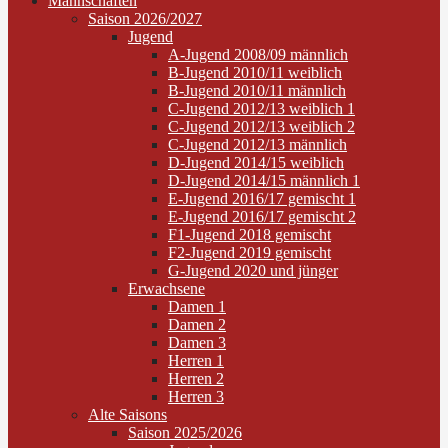
Mannschaften
Saison 2026/2027
Jugend
A-Jugend 2008/09 männlich
B-Jugend 2010/11 weiblich
B-Jugend 2010/11 männlich
C-Jugend 2012/13 weiblich 1
C-Jugend 2012/13 weiblich 2
C-Jugend 2012/13 männlich
D-Jugend 2014/15 weiblich
D-Jugend 2014/15 männlich 1
E-Jugend 2016/17 gemischt 1
E-Jugend 2016/17 gemischt 2
F1-Jugend 2018 gemischt
F2-Jugend 2019 gemischt
G-Jugend 2020 und jünger
Erwachsene
Damen 1
Damen 2
Damen 3
Herren 1
Herren 2
Herren 3
Alte Saisons
Saison 2025/2026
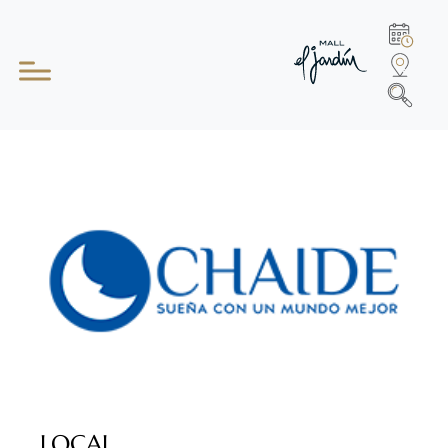
LOCAL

--*--

Problem statement >> Copy the material word for word from its first line through the line containing "F2-Jugend 2019 gemischt", including both of those lines, and leave the pictures out.

Exercise answer >>
Mannschaften
Saison 2026/2027
Jugend
A-Jugend 2008/09 männlich
B-Jugend 2010/11 weiblich
B-Jugend 2010/11 männlich
C-Jugend 2012/13 weiblich 1
C-Jugend 2012/13 weiblich 2
C-Jugend 2012/13 männlich
D-Jugend 2014/15 weiblich
D-Jugend 2014/15 männlich 1
E-Jugend 2016/17 gemischt 1
E-Jugend 2016/17 gemischt 2
F1-Jugend 2018 gemischt
F2-Jugend 2019 gemischt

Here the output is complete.